Man ... all of my stereotypical thoughts about the south come true when I read your hillbilly blog and your adventures! Thank you for doing so.

Anonymous said...

Hahahahaha, to whomever is reading this: Welcome to America's asshole everyone. Free speech is wonderful, it lets normal, decent human beings laugh their asses off at the mentally dysfunctional ones who choose to speak up.

Have fun being a failure at life Jocelyn.
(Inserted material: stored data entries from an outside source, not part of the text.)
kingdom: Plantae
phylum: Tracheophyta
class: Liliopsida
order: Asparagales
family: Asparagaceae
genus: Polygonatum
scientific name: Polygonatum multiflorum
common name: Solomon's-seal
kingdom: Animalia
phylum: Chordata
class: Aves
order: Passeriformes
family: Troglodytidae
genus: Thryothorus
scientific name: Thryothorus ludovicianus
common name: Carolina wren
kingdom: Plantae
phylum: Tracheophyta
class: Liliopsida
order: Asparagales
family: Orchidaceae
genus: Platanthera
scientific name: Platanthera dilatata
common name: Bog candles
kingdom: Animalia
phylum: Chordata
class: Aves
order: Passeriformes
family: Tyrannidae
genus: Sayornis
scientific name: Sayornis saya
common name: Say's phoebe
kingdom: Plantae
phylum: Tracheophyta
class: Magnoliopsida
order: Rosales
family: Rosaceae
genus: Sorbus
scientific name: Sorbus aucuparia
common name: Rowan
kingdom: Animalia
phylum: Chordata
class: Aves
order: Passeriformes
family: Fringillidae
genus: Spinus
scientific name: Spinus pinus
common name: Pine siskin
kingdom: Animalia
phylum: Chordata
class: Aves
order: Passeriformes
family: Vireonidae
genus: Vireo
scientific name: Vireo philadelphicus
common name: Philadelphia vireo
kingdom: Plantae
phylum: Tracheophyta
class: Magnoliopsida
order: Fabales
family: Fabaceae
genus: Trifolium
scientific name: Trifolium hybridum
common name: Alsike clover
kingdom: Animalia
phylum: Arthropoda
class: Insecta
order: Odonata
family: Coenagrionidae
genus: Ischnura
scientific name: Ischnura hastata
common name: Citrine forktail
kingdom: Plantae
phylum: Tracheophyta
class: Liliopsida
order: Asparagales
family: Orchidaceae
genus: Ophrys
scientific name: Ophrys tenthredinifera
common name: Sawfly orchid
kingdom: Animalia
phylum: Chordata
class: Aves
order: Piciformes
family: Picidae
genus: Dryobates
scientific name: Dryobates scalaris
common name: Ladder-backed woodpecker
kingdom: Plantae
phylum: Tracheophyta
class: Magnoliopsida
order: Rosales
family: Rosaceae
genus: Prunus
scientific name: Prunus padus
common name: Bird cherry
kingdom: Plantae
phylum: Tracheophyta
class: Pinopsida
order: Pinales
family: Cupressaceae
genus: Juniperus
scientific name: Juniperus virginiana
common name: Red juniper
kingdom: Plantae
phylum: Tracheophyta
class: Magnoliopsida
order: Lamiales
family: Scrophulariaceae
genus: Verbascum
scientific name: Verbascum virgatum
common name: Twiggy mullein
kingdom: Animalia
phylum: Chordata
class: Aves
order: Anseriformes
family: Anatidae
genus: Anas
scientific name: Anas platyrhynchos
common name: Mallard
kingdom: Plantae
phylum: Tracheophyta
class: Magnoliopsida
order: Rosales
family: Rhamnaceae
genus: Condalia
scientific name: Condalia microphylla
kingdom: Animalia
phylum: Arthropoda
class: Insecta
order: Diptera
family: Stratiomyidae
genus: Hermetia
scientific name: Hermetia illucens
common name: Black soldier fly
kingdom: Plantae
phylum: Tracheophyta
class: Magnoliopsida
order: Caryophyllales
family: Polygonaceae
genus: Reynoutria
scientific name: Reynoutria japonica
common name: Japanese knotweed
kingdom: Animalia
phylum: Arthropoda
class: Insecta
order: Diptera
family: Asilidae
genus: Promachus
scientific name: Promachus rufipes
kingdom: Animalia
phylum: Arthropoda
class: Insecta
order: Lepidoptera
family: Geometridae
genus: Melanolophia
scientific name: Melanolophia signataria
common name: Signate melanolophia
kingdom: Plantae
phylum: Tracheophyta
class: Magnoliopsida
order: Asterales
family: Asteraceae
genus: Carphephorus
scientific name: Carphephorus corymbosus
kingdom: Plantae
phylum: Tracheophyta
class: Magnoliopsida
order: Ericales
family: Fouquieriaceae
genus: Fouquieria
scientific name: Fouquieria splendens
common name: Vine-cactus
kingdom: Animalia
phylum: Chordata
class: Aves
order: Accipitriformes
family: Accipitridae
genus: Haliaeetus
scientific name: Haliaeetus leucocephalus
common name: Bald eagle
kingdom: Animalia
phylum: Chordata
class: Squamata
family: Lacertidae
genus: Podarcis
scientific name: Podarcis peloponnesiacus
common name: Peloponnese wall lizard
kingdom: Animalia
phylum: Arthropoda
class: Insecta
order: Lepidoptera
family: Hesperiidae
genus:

Gargantuan Clamneck said...

you are hysterical...do you have any stories wit the cops...mAYBE A MUGSHOT OR THREE?

Anonymous said...

You are one evil, putrid, fuggly skank. That is all.

minkyc said...

Who the hell are you? I am laughing so hard I think I may have peed a little on my chair! Thank you for some honest, trashy, humor.

Unknown said...

OK I stumbled on this site about 30 minutes ago. Jocelyn may not become a staff write for jimmy kimmel
but she seems to yank the chain of about every tight assed yuppie piece of bitch slime that reads her stuff. Have we all had our sense of humor surgically removed. Or are all the foofed up turds of america really martians like the ones on mars attacks and Jocelyn will be the slim whitman that plays and makes your heads explode to save the world from the un american and communistic deviance that you would foist upon us all with your prius'sess prius'es with your priusi and your green friendly, small carbon feet printed on recycled douche nozzle plastic pointing your finger at the people who really make this country run and made it what it is today. Love the fucking tooth. Got the same exact one knocked out in county and I love to watch the kids of the psuedo wealthy squirm as I ssssssssss spit on the side walk in front of california pizza kitchen. Oh noooooo if you post this someone will say I am a bad man and that my trailer needs to be flipped over and that I am an animal. Well that one may be right. That mr yuppie man is why I am hitting that ass every day after you leave for work.

Unknown said...

hey tia. you get it. I know you do. Or you will. Wanna know how I know. Cause I'm gonna give it to you. You need to let me nail you until I can work something up with Jocelyn. I don't even know what you look like. Just talk to me like you write here. I'll do the rest. If you are over 85. Or you are black with white eye shadow. Or white with black eye shadow. Or wear more than 5 earrings in one lobe. Forget all of what I have spoken of here.